### PROVIDED DATA:
========
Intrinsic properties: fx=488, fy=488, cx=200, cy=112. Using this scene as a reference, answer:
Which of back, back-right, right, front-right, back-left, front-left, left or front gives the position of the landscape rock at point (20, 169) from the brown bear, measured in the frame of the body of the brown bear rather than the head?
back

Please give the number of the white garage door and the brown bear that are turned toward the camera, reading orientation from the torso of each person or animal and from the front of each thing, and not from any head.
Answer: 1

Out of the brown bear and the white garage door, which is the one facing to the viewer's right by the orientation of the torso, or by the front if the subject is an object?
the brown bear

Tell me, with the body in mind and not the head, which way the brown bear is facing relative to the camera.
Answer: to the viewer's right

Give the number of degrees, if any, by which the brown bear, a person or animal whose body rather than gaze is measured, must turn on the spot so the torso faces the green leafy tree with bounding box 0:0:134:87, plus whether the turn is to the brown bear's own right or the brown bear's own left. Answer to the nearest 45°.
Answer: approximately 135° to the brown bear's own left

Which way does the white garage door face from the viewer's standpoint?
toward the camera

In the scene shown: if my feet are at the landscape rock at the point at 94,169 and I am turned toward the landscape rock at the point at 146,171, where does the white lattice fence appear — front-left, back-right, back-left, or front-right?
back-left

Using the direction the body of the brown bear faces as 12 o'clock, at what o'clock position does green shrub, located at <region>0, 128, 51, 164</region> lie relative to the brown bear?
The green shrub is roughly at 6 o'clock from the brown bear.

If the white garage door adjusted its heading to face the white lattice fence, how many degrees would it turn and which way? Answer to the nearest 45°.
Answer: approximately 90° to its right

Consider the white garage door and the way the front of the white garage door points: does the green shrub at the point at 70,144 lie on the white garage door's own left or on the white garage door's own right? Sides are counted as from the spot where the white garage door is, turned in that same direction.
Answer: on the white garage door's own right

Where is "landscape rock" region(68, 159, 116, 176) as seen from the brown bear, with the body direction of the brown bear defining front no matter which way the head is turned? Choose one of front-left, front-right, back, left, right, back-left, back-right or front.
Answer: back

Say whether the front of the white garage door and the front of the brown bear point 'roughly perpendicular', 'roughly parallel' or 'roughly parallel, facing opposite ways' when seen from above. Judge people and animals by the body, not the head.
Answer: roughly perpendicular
========
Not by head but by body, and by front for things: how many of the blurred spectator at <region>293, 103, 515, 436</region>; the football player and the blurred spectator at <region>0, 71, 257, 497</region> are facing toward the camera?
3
========
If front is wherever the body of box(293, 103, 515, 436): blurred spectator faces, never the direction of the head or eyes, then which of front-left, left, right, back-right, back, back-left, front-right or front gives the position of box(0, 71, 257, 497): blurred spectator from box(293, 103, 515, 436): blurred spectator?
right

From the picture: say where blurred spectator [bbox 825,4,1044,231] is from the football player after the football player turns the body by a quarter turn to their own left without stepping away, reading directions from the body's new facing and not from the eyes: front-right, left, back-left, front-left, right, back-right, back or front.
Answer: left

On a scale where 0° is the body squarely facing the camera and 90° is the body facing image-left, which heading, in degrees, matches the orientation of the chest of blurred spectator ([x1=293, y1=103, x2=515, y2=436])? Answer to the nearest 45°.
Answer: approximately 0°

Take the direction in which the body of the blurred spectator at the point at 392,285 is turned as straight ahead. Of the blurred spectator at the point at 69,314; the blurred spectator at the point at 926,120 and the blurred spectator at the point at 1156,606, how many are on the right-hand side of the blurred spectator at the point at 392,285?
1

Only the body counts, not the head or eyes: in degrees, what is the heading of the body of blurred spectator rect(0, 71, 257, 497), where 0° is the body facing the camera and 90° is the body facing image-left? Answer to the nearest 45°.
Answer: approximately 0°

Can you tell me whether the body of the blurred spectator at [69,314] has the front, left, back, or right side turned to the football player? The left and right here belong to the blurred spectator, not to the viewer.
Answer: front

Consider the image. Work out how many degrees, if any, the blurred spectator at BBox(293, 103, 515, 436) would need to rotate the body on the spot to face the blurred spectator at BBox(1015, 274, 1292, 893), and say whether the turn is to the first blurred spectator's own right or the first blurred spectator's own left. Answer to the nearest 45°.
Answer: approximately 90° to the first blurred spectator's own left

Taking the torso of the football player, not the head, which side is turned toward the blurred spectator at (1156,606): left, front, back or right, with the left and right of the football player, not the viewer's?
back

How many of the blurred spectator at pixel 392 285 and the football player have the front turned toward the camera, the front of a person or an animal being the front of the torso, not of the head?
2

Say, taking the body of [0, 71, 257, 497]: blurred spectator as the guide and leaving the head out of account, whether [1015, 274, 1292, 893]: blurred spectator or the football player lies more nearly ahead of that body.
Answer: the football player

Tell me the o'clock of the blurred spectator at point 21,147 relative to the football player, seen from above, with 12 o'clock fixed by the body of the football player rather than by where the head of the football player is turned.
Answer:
========
### WORK TO COMPLETE:
Can you copy out the records word for word, starting at the line holding "Intrinsic properties: fx=488, fy=488, cx=200, cy=112." and ending at the line holding "Answer: to the viewer's right", with both of those lines included?

### TASK RESPONSE:
Intrinsic properties: fx=488, fy=488, cx=200, cy=112. Using this scene as a reference, answer:
Which of back, back-right, right, front-right, back-left, front-left, left or front gives the position of the landscape rock at point (20, 169) from the brown bear, measured in the frame of the body of the brown bear rather than the head?
back

Please give the number of the white garage door and the brown bear that are turned toward the camera, reading orientation from the torso of each person or animal and from the front of each thing, and not from any head.
Answer: 1

Out of the brown bear and the white garage door, which is the one facing to the viewer's right by the orientation of the torso, or by the front if the subject is an object?
the brown bear

Tell me, with the body in mind and not the head, which way the brown bear is facing relative to the camera.
Answer: to the viewer's right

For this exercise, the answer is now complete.